Add function to identify missing pings and fill ping attribute csv with nan's for record number, and pull other attributes from nearby pings from other channels. When exporting imagery, fill image with nan's where there is missing data. This will make spatially accurate geotiffs in addition to salvaging valid data from an otherwise corrupt recording.

CameronBodine commented 1 year ago

Record_num: The number of active beams determines how the record number increments, at least for the side scan channels. Side scan channels always ping one after the other.

Ex: 4 beams == increment by 4 B001: 0, 4, 8, 12 ... B004: 1, 5, 9, 13 ... B002: 2, 6, 10, 14 ... B003: 3, 7, 11, 15 ...

A record number is never missed even if a beam doesn't ping, so that can't be used to identify missing pings. Will have to use the increment pattern to identify nodata locations.

Look at each beam in turn, if (record_num+1) - record_num != increment_val, one of the beams is missing data. If >increment_val, the current beam is missing data, else one of the other beams is missing data.

CameronBodine commented 1 year ago

Functionality for finding where a ping from any beam may be missing is complete and needs to be tested, so won't close for now.
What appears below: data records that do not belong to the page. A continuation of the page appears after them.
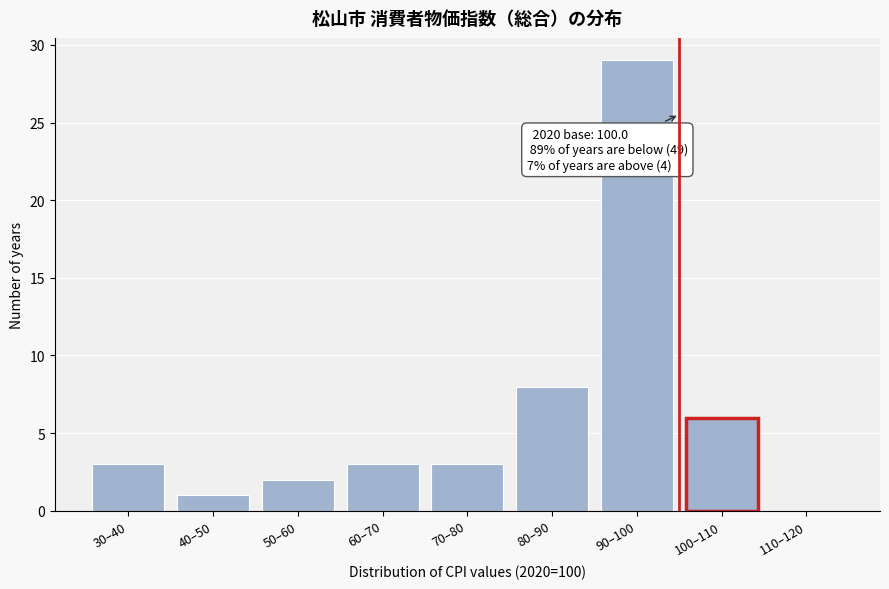

Reading left to right, list all the values displayed in this chart.

30–40=3	40–50=1	50–60=2	60–70=3	70–80=3	80–90=8	90–100=29	100–110=6	110–120=0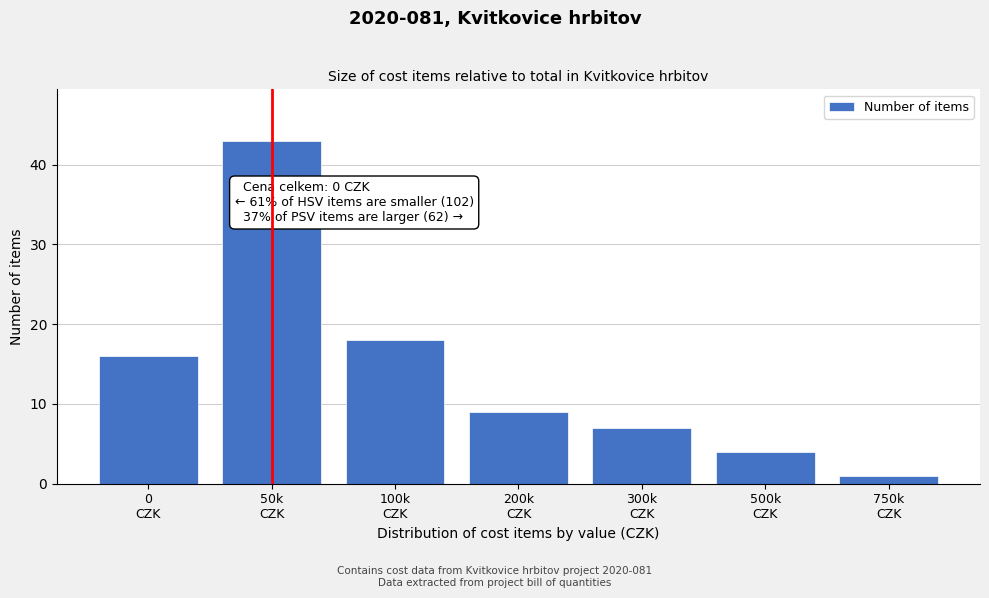

Reading right to left, what are all the values shown in this chart?

1	4	7	9	18	43	16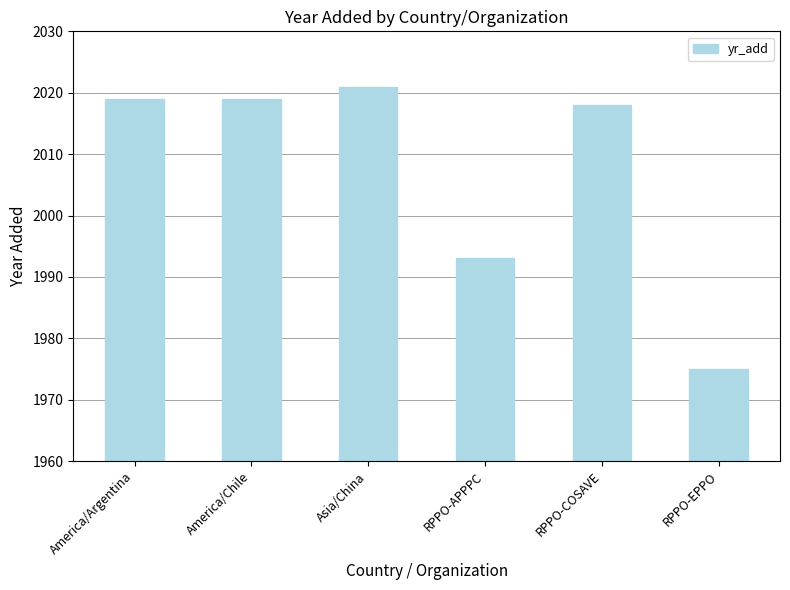

Where is the data nearest to the value 1998?

RPPO-APPPC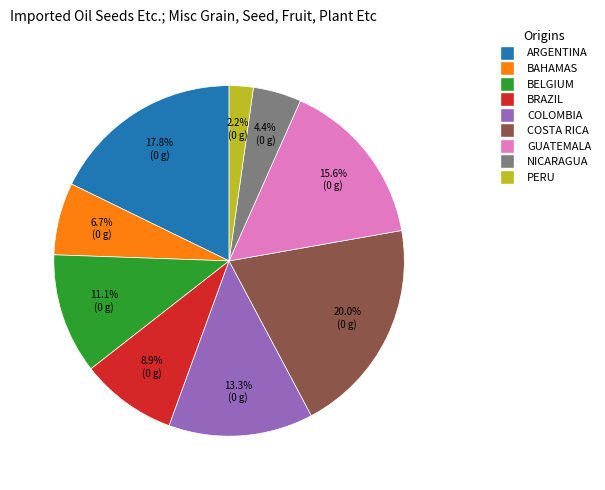

Between BRAZIL and PERU, which is larger?

BRAZIL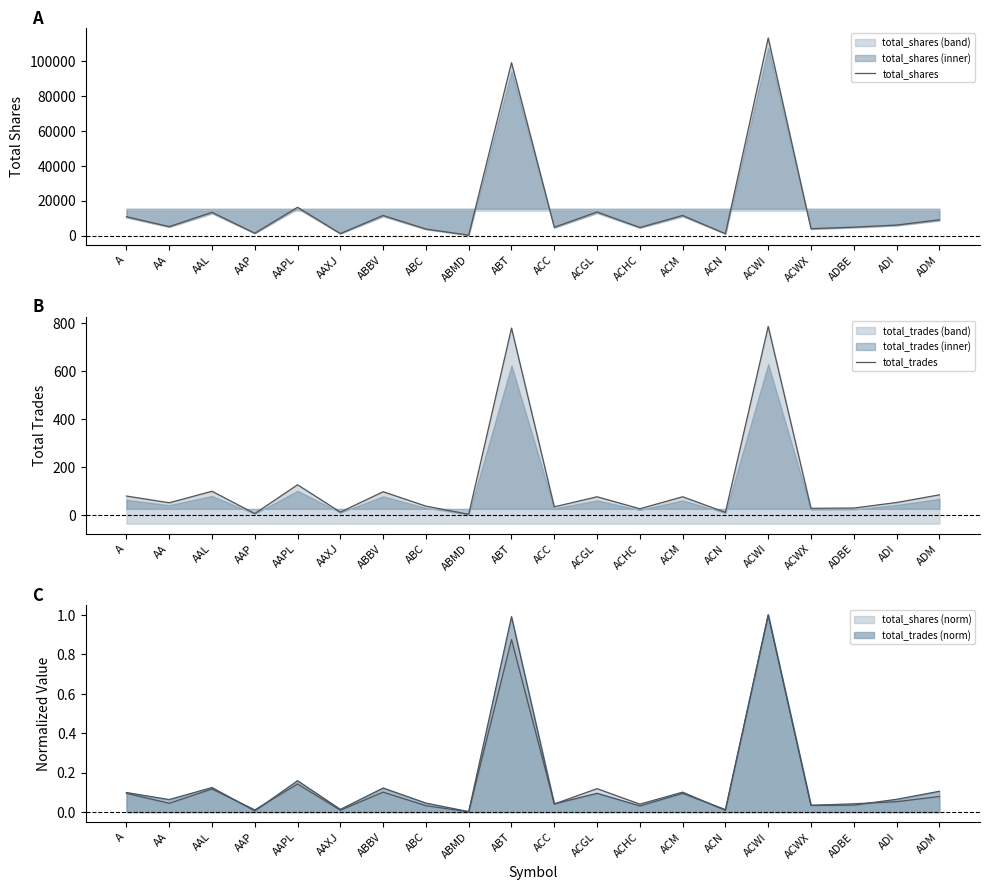

What is the average value of the total_trades series?

124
This fix applies an assumption that every active beam ping's the name number of times, one right after the other. The workflow iterates all ping attributes from b number of beams. For every b number of pings, a ping must be present from each active ping, termed here a "ping packet", as shown below:

Ping packet for b==4: Original Record Number Beam Packet
0 B000 1
1 B001 1
2 B002 1
3 B003 1

The algorithm ensures that each ping packet has a ping from each active beam. If not, the algorithm will insert a ping placeholder and copy all the attributes from the previous ping in the current ping packet. The index (byte offset of record in SON file) is set to nan in the copied ping, flagging the location for subsequent workflows. See below for example:

Before adding no data: Original Record Number Beam Packet Index
0 B000 1 0
1 B001 1 0
2 B002 1 0
3 B003 1 0
4 B000 2 1455
5 B001 2 1455
6 B003 2 1455
7 B000 3 3600
8 B001 3 3600
.. .. .. ..
After adding no data: Original Record Number Beam Packet Index New Record Number
0 B000 1 0 0
1 B001 1 0 1
2 B002 1 0 2
3 B003 1 0 3
4 B000 2 1455 4
5 B001 2 1455 5
5 B002 2 nan 6
6 B003 2 1455 7
7 B000 3 3600 8
8 B001 3 3600 9
.. .. .. .. ..

The search is not very efficient, but seems to work with data tested so far.

The flagged NoData is then used during image export and rectification, adding 0 filler intensities. This helps properly space and relocate pings in the imagery, and ensures no stretching of sonar features in small gaps of missing data.